29.01.2006 / Le sens du péché

L'Évangile de la Messe de ce dimanche évoque la guérison d'un possédé (Mc 1, 21-28). Dans cet épisode, la lumière de la foi reconnaît en ce possédé tout homme qui cherche à se libérer de lui-même mais qui s'en trouve incapable. L'Évangile nous rappelle que seul Notre Seigneur en a le pouvoir et l'autorité.

Mais de quoi s'agit-il ? Selon la Bible, le verbe pécher signifie « manquer la cible ». Il y a donc, dans l'être humain, un dynamisme orienté.

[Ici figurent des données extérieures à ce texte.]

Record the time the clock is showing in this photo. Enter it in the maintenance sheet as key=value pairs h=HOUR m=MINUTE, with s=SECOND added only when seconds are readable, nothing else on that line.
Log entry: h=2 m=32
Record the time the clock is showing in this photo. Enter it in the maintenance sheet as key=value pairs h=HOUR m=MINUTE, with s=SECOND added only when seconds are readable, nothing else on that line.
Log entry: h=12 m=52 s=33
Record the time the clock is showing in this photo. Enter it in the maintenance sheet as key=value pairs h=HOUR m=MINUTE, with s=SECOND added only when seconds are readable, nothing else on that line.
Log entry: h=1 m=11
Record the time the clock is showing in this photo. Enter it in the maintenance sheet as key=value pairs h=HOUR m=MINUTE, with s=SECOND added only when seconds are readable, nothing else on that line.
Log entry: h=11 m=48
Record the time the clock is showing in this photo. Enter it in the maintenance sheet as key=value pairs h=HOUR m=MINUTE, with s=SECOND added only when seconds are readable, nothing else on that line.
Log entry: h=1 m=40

Dieu n'a pas besoin de l'homme, mais il a besoin que l'homme soit heureux et il soufre de le voir abandonner cette orientation : « Mon peuple a doublement mal agi : ils m'ont abandonné, moi, source d'eau vive, pour se creuser des citernes crevassées, qui ne tiennent pas l'eau. » (Jr 2, 13) Comprenons bien que, de la part de Dieu, il n'y a pas là un mouvement d'égoïsme ou un manque affectif, il y a désir d'une communion, d'une Alliance pour le bonheur de l'homme. En effet, c'est dans l'infidélité à cette Alliance que consiste la malice du péché.

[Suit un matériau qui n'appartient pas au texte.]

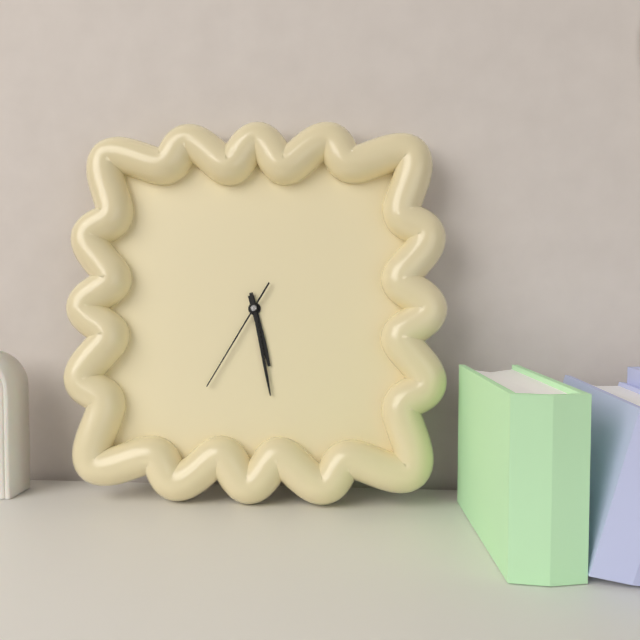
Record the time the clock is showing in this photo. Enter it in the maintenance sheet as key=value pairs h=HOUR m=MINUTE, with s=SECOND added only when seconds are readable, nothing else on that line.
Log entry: h=5 m=28 s=35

Aujourd'hui encore, Dieu veut vivre avec nous cette Alliance et il nous le redit : « Aujourd'hui, ne fermons pas notre cœur, mais écoutons la voix du Seigneur » (Ps 94). Oui, écoutons cette voix et demandons au Seigneur de nous donner la force de son Esprit Saint afin d'être fidèles à ce que nous sommes et étant toujours davantage fidèles à Lui.